Below is from 'http://my.opera.com/zomg/blog/2007/09/17/singleton-pattern-vs-static-classes'
Singleton also gives a reference/pointer to the class instance. You can then pass this reference as a parameter for some other function for example. If you were using static classes, the other function would have to use the class statically too and if you ever needed to change the behavior, you would need to rewrite parts of that function too instead of just having the first one pass a different class as the parameter.
There's also an another side to the reference thing. If you use the reference in your class and decide that you won't need a singleton anymore, but a normal class, you will just need to change the behavior of the class itself and perhaps replace the line which gets an instance of it to constructing a new one or such.
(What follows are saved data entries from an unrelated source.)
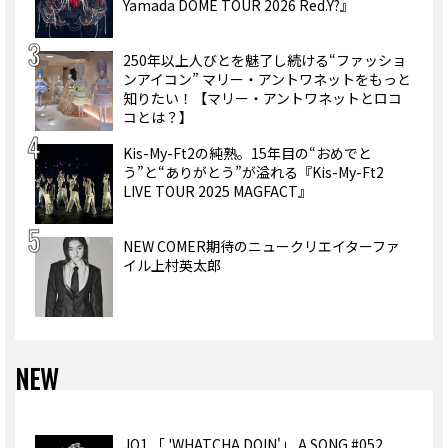
Yamada DOME TOUR 2026 Red.Y?』
250年以上人びとを魅了し続ける“ファッショ
ンアイコン” マリー・アントワネットをもっと
知りたい！【マリー・アントワネットとロコ
コとは？】
Kis-My-Ft2の純熟。15年目の“おめでと
う”と“ありがとう”が溢れる『Kis-My-Ft2
LIVE TOUR 2025 MAGFACT』
NEW COMER期待のニュークリエイターファ
イル上村英太郎
NEW
JO1 「 'WHATCHA DOIN'」 A SONG #052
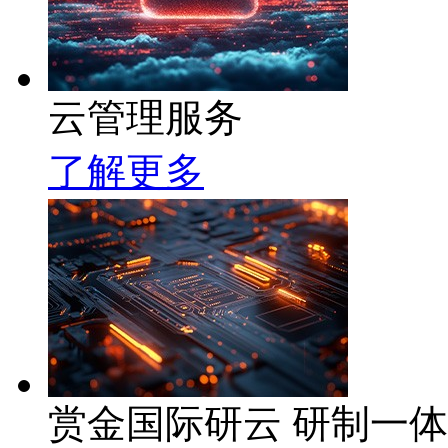
云管理服务
了解更多
赏金国际研云 研制一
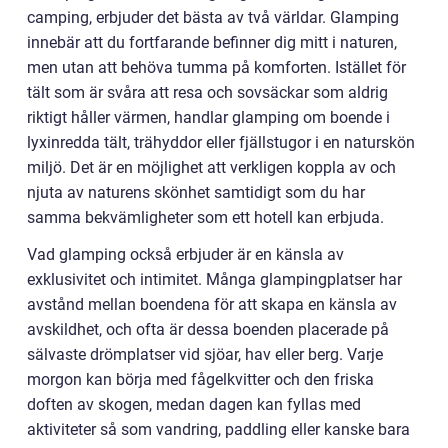
camping, erbjuder det bästa av två världar. Glamping
innebär att du fortfarande befinner dig mitt i naturen,
men utan att behöva tumma på komforten. Istället för
tält som är svåra att resa och sovsäckar som aldrig
riktigt håller värmen, handlar glamping om boende i
lyxinredda tält, trähyddor eller fjällstugor i en naturskön
miljö. Det är en möjlighet att verkligen koppla av och
njuta av naturens skönhet samtidigt som du har
samma bekvämligheter som ett hotell kan erbjuda.
Vad glamping också erbjuder är en känsla av
exklusivitet och intimitet. Många glampingplatser har
avstånd mellan boendena för att skapa en känsla av
avskildhet, och ofta är dessa boenden placerade på
sälvaste drömplatser vid sjöar, hav eller berg. Varje
morgon kan börja med fågelkvitter och den friska
doften av skogen, medan dagen kan fyllas med
aktiviteter så som vandring, paddling eller kanske bara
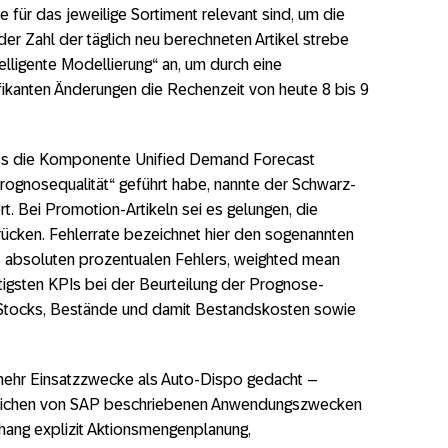
 für das jeweilige Sortiment relevant sind, um die
er Zahl der täglich neu berechneten Artikel strebe
elligente Modellierung“ an, um durch eine
fikanten Änderungen die Rechenzeit von heute 8 bis 9
ss die Komponente Unified Demand Forecast
ognosequalität“ geführt habe, nannte der Schwarz-
. Bei Promotion-Artikeln sei es gelungen, die
rücken. Fehlerrate bezeichnet hier den sogenannten
 absoluten prozentualen Fehlers, weighted mean
tigsten KPIs bei der Beurteilung der Prognose-
-Stocks, Bestände und damit Bestandskosten sowie
mehr Einsatzzwecke als Auto-Dispo gedacht –
 etlichen von SAP beschriebenen Anwendungszwecken
ang explizit Aktionsmengenplanung,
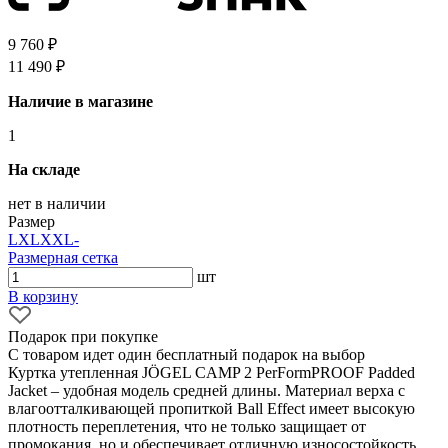
9 760 ₽
11 490 ₽
Наличие в магазине
1
На складе
нет в наличии
Размер
L
XL
XXL
-
Размерная сетка
шт
В корзину
Подарок при покупке
С товаром идет один бесплатный подарок на выбор
Куртка утепленная JÖGEL CAMP 2 PerFormPROOF Padded
Jacket – удобная модель средней длины. Материал верха с
влагоотталкивающей пропиткой Ball Effect имеет высокую
плотность переплетения, что не только защищает от
промокания, но и обеспечивает отличную износостойкость.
If you were using a static class, you would have to rewrite a lot of the code to use the new reference to the class instead of the static class name. A singleton class should also work almost out of the box as a normal class too. If you had a static class and wanted to convert it to a normal one, you would have to rewrite many parts of it.
You can't extend static classes, but singletons you can. Except it doesn't work very well in PHP due to some issues with static method inheritance, but it's not the only language in the world and it can be done but slightly hackily.
So if we think about it with all this, why would you use static classes at all?
They have their uses too - For example for library code they can be nice, such as the static System.Math class in C#.